April 24, 2013 at 4:44 PM ET
The Dow snapped a three-day rally Wednesday, while the S&P 500 and Nasdaq finished nearly flat after hovering around the flatline in lackluster trading for most of the session, as investors digested a batch of corporate earnings against a disappointing durable goods orders report.
The Dow Jones Industrial Average slid 43.16 points to finish at 14,676.30, dragged by AT&T and P&G. Microsoft and Alcoa led the blue-chip gainers.
The CBOE Volatility Index (VIX), widely considered the best gauge of fear in the market, ended above 13.
Among the key S&P sectors, energy led the gainers, while telecoms tumbled. The telecom sector is seeing its worst day since August 2011, when the U.S. lost its prized triple-A credit rating from S&P.
Among earnings, Apple moved between gains and losses after the iPhone maker beat on the top and bottom lines, but investors were disappointed with the company's comments on slower growth and lower margins and a lack of new products on the near horizon. Adding to woes, at least eleven brokerages slashed their price target on the company.
Ford Motor rallied after the automaker beat Wall Street expectations on profit and revenue.
Dow component Procter & Gamble turned in quarterly earnings that beat expectations, but shares declined as the household goods manufacturer posted outlook for the current quarter that fell short of Wall Street forecasts.
Yum Brands soared after the parent company of KFC reported earnings that topped expectations, despite a drop in sales in its top China market. The company also reiterated its earnings forecast for the year.
AT&T tumbled more than 5 percent after the telecommunications company posted revenue that disappointed analysts and reported a net loss of cellphone subscribers.

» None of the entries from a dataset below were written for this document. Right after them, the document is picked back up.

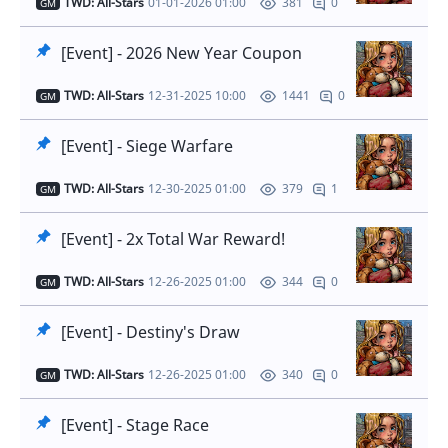
TWD: All-Stars
01-01-2026 01:00
0
381
GM
[Event] - 2026 New Year Coupon
TWD: All-Stars
12-31-2025 10:00
0
1441
GM
[Event] - Siege Warfare
TWD: All-Stars
12-30-2025 01:00
1
379
GM
[Event] - 2x Total War Reward!
TWD: All-Stars
12-26-2025 01:00
0
344
GM
[Event] - Destiny's Draw
TWD: All-Stars
12-26-2025 01:00
0
340
GM
[Event] - Stage Race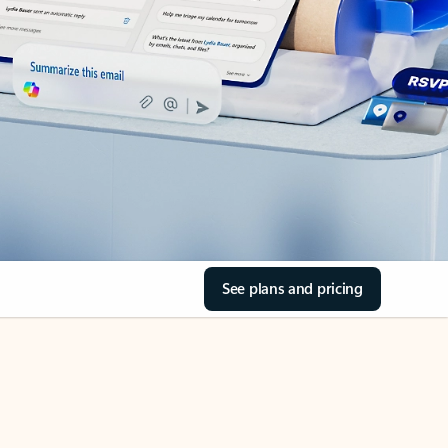
See plans and pricing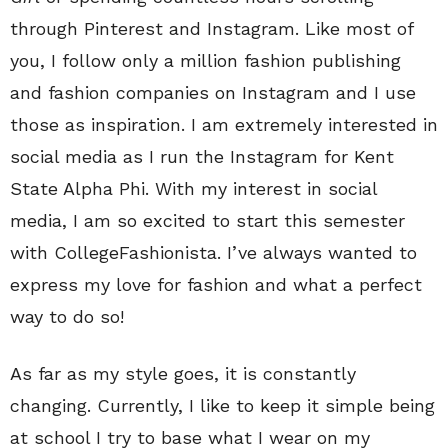
through Pinterest and Instagram. Like most of
you, I follow only a million fashion publishing
and fashion companies on Instagram and I use
those as inspiration. I am extremely interested in
social media as I run the Instagram for Kent
State Alpha Phi. With my interest in social
media, I am so excited to start this semester
with CollegeFashionista. I’ve always wanted to
express my love for fashion and what a perfect
way to do so!
As far as my style goes, it is constantly
changing. Currently, I like to keep it simple being
at school I try to base what I wear on my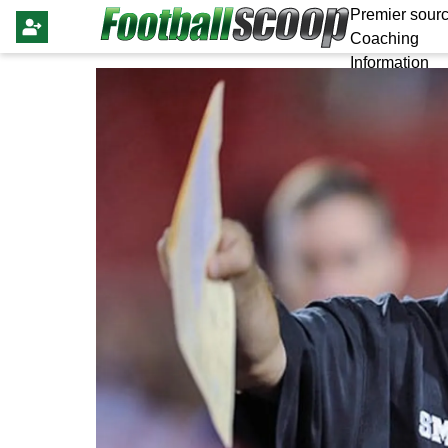
Premier sourc
Coaching
Information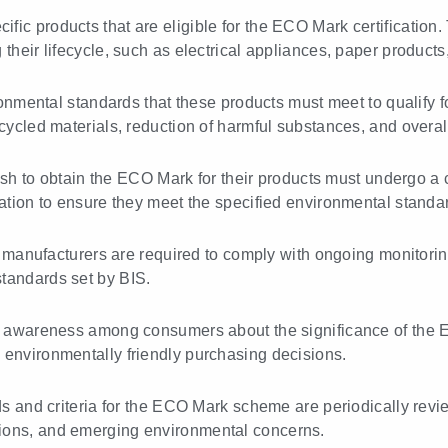
cific products that are eligible for the ECO Mark certification
their lifecycle, such as electrical appliances, paper products
onmental standards that these products must meet to qualify
ecycled materials, reduction of harmful substances, and overa
 to obtain the ECO Mark for their products must undergo a ce
uation to ensure they meet the specified environmental standa
 manufacturers are required to comply with ongoing monitorin
standards set by BIS.
g awareness among consumers about the significance of the
 environmentally friendly purchasing decisions.
 and criteria for the ECO Mark scheme are periodically revi
tions, and emerging environmental concerns.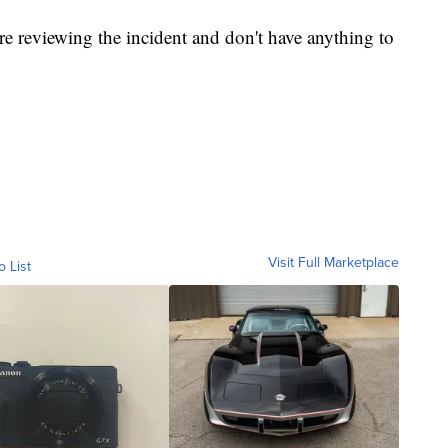
e reviewing the incident and don't have anything to
Visit Full Marketplace
o List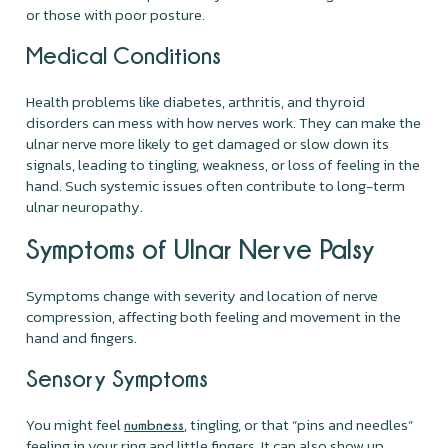
or those with poor posture.
Medical Conditions
Health problems like diabetes, arthritis, and thyroid
disorders can mess with how nerves work. They can make the
ulnar nerve more likely to get damaged or slow down its
signals, leading to tingling, weakness, or loss of feeling in the
hand. Such systemic issues often contribute to long-term
ulnar neuropathy.
Symptoms of Ulnar Nerve Palsy
Symptoms change with severity and location of nerve
compression, affecting both feeling and movement in the
hand and fingers.
Sensory Symptoms
You might feel
, tingling, or that “pins and needles”
numbness
feeling in your ring and little fingers. It can also show up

Rival Sprint Nextel posted a smaller than expected quarterly loss, even as it saw steep customer losses from the Nextel network it is shutting down. Sprint's board is currently evaluating a $25.5 billion acquisition offer from satellite TV service Dish Network, which challenged Sprint's October agreement to sell 70 percent of the company to Japan's SoftBankfor $20.1 billion.
Meanwhile, Edwards Lifesciences plunged more than 20 percent to lead the S&P 500 laggards after the medical devices maker missed Wall Street expectations and handed in weaker-than-expected current-quarter and full-year guidance.
"Companies continue to have an unrelenting focus on being efficient," said Matt Kaufler, portfolio manager of the Federated Clover Fund. "It will continue to be a tough revenue environment for the next quarter and earnings expectation for the year will be pulled in a bit."
"At the same time, I don't think things will be disastrous," he continued. "We had a great first quarter in the market, so with things being reined in a bit, the market might do a bit of a sideways dance."
Adding to woes, durable goods orders tumbled 5.7 percent in March, logging their steepest drop in seven months, according to the Commerce Department. Economists polled by Reuters had expected orders to slip 2.8 percent from a previously reported 5.6 percent increase. Excluding transportation, orders declined 1.4 percent after falling 1.7 percent the prior month.
European shares ended higher after posting the best one-day gains of the year on Tuesday. Bank stocks were in focus, with Barclays, Credit Suisse and Nordea Bank posting first quarter results. Credit Suisse and Nordea beat analysts' expectations, while Barclays narrowly missed.
In addition, Ericsson, the world's number one mobile phone equipment maker, reported a bigger-than-expected fall in first quarter profit. However, Swiss pharmaceutical firm Novartis posted upbeat sales numbers and surprised investors by announcing a new CFO, Harry Kirsch.
Also on the economic front, weekly mortgage applications edged higher last week as rates declined for the fifth-consecutive week, according to the Mortgage Bankers Association.
The Treasury sold $35 billion in 5-year notes at a high yield of 0.710 percent. The bid-to-cover ratio, an indicator of demand, was 2.86.